Cox & Kings India is likely to post better show in third and fourth quarters given the rising occupancy levels of hotels and growing optimism for the airline business
THERE has been a significant improvement in inbound and domestic travel in the past six months. A glimpse at the websites of the ministry of tourism and the Directorate General of Civil Aviation suggests that there has been a 24% jump in foreign exchange earnings from inbound arrival of foreign tourists and a 20% increase in the number of passengers flown by airlines during the period. This has not only changed fortunes of airline companies — especially those specifically focused on low-cost carrier model, but also travel companies that derive a substantial part of their revenues from air travel.

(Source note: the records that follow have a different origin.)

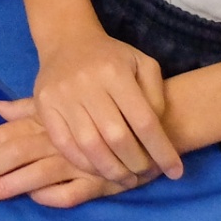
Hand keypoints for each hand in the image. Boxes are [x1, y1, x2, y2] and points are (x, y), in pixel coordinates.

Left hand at [0, 102, 145, 205]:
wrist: (158, 117)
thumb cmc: (106, 108)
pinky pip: (73, 191)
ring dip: (7, 185)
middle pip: (14, 153)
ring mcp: (79, 159)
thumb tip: (0, 107)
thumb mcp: (67, 106)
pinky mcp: (101, 179)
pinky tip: (34, 199)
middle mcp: (59, 137)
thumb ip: (32, 109)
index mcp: (49, 120)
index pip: (6, 135)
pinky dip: (52, 196)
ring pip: (37, 173)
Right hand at [31, 29, 182, 185]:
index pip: (144, 120)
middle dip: (137, 164)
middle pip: (117, 137)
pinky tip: (100, 170)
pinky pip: (64, 145)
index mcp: (115, 72)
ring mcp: (62, 95)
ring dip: (112, 170)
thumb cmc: (112, 59)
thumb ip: (156, 97)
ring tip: (126, 179)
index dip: (162, 150)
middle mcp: (86, 83)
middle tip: (147, 174)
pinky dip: (84, 164)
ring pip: (90, 146)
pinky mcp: (44, 106)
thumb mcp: (143, 65)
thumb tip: (157, 137)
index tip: (176, 172)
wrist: (68, 41)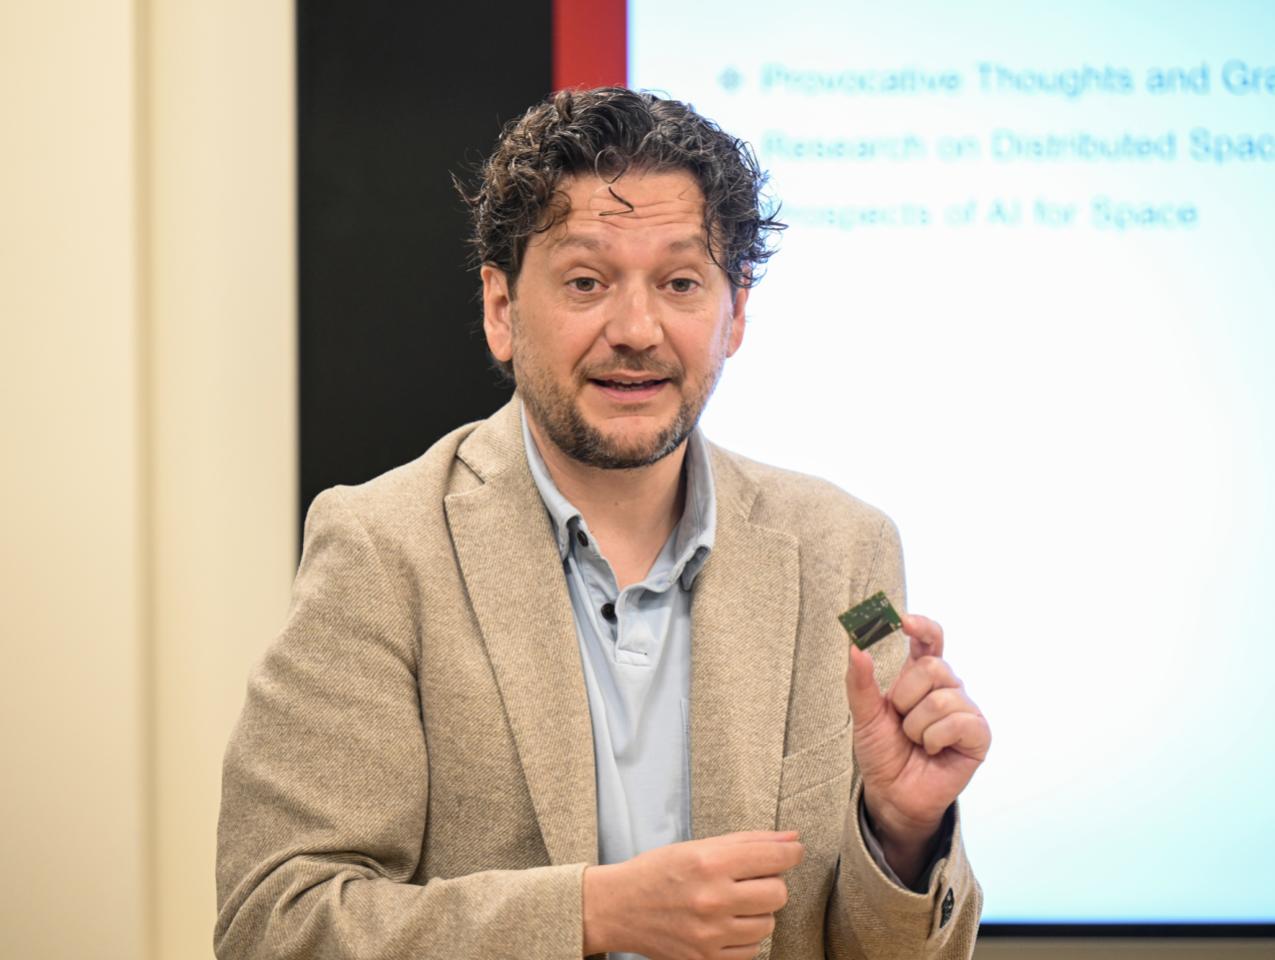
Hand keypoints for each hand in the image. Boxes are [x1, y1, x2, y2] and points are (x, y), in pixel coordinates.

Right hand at [582, 831, 803, 959]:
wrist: (620, 908)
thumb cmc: (659, 871)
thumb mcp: (699, 846)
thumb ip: (748, 841)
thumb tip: (792, 839)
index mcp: (710, 863)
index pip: (773, 857)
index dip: (791, 853)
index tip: (794, 852)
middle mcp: (712, 899)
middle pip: (777, 893)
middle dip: (771, 884)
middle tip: (752, 880)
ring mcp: (710, 934)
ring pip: (768, 924)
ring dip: (758, 912)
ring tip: (734, 903)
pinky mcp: (706, 959)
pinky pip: (751, 950)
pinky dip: (746, 937)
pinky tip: (727, 924)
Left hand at [845, 613, 989, 873]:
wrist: (892, 794)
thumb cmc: (882, 752)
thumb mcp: (864, 715)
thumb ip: (859, 682)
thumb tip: (855, 646)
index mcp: (920, 677)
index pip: (930, 640)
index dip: (922, 626)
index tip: (903, 620)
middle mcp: (947, 688)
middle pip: (932, 667)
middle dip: (905, 697)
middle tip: (900, 720)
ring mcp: (966, 710)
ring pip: (942, 698)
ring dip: (917, 726)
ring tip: (916, 742)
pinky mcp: (979, 736)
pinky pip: (959, 722)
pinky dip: (935, 739)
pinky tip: (933, 751)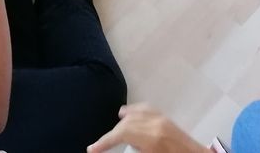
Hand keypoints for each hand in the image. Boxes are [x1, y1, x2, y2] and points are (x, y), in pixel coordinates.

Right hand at [87, 104, 207, 152]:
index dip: (105, 141)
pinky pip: (148, 110)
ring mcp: (164, 119)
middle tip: (99, 147)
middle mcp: (157, 124)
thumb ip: (135, 149)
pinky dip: (135, 111)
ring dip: (122, 122)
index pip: (122, 133)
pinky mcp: (168, 120)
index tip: (91, 150)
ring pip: (136, 113)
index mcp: (153, 138)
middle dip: (112, 134)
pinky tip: (128, 114)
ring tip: (110, 133)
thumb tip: (122, 145)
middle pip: (128, 122)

A case in the point is Cox & Kings India. Factors such as adoption of franchise model to increase its reach in tier-II and III cities domestically, selectively acquiring companies internationally and consistent revenue stream from its profit-making subsidiaries and an the upcoming holiday season (Q3 and Q4) would foster growth of the company in the coming quarters.
Cox & Kings India derives a chunk of revenues from selling complete leisure travel packages, which include arranging for flight tickets, hotels, car rentals and various other services, such as foreign exchange and visa processing for individuals and corporations.
Growth Plans:
In the past three years, the company's operating margin has increased from 40% to 47%, while its net margin has increased from 25% to 34%. This has come on the back of three factors — selectively acquiring companies overseas, adopting franchise model locally and consistent revenues streams from its profit-making overseas subsidiaries.

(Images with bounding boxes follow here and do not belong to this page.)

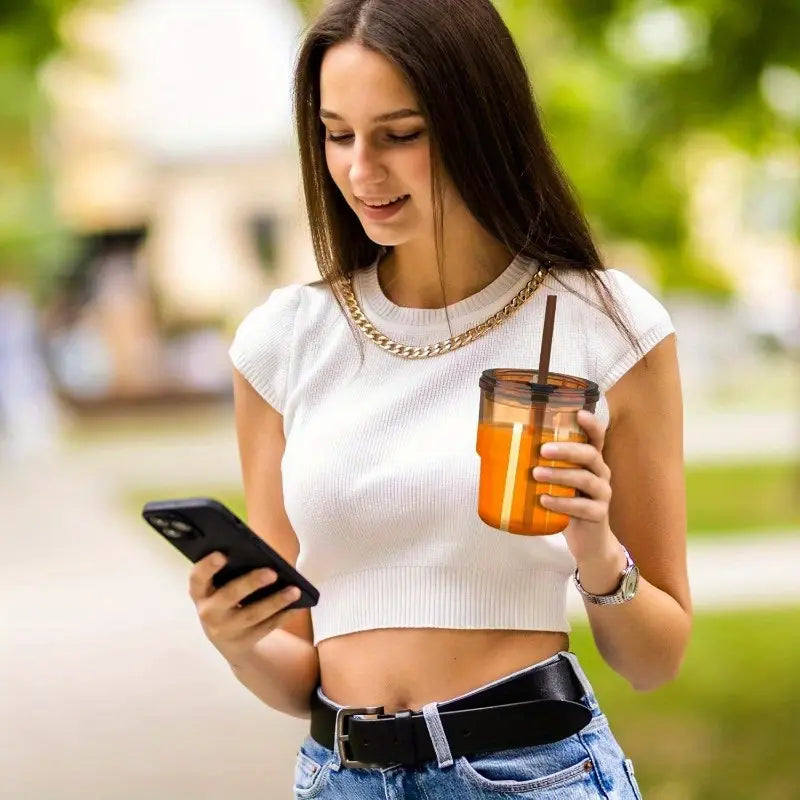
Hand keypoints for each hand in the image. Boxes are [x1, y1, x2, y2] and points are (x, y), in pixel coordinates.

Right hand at [189, 552, 300, 664]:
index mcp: (200, 592)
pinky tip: (295, 606)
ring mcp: (225, 630)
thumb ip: (230, 571)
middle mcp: (209, 612)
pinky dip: (282, 616)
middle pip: (229, 596)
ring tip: (294, 590)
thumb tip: (259, 554)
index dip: (207, 566)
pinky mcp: (243, 642)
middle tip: (272, 572)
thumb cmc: (225, 598)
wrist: (226, 638)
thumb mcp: (218, 587)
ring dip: (275, 602)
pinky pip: (266, 628)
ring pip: (252, 615)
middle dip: (250, 583)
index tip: (222, 554)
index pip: (197, 578)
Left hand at [532, 409, 620, 567]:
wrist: (587, 541)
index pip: (596, 437)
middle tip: (543, 450)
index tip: (578, 412)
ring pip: (586, 479)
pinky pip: (582, 506)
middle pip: (590, 454)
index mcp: (591, 461)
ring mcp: (603, 493)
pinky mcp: (599, 514)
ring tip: (537, 474)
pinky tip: (544, 500)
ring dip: (559, 475)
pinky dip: (562, 502)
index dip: (591, 424)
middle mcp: (600, 473)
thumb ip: (542, 467)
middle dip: (566, 450)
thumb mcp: (556, 482)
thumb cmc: (566, 503)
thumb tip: (499, 453)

The company in the past four fiscals has acquired seven travel and travel-services related companies globally covering destinations such the UK, Japan, Australia and New Zealand among others. These companies provide Cox & Kings with good bargaining power and range of offerings to corporates and individuals concerning leisure travel. Going forward, these subsidiaries would increase its scale of business and volume thereby boosting its topline as travel and tourism business is more of a volume-driven business.
On the domestic front, with the overall improvement in the leisure and business travels, it is set to gain in a big way. To increase its market share locally, the company is now tapping into tier-II and III cities. For this, it has adopted franchise model— at present, it has 94 franchise sales shops that ensure its brand reach beyond the metros. In the coming two years, the company plans to increase the number of franchisee to about 150.
This along with representative offices in various countries, besides the UK, gives the company access to a huge number of travellers. India contributes 52-53% of revenues to the company followed by the UK (20%), the US (7%) and remaining from 23% from Japan and Dubai region. In India, the company's revenue from outbound (travellers going abroad) travel is growing at a rate of 20% in the past few years, while its revenues from inbound travel (foreign tourists coming to India) is growing at 8-10% in the past few years. This means that around half of revenues of the company come from outbound travel.
Financials :
In the June 30, 2010 quarter, the company's net profit jumped by around 30% to 26.4 crore from the year ago. Its revenue rose by 28% to 78 crore. At present, the company has a cash of around 900 crore, which includes around 300 crore of unutilised IPO proceeds, 300 long-term bond and 300 crore raised through global depository receipts (GDRs). This cash would come handy to the company for its expansion. Going forward, due to seasonality of business, growing optimism for airline industry due to good passenger growth and rising occupancy levels of hotels, the company would see good third and fourth quarter.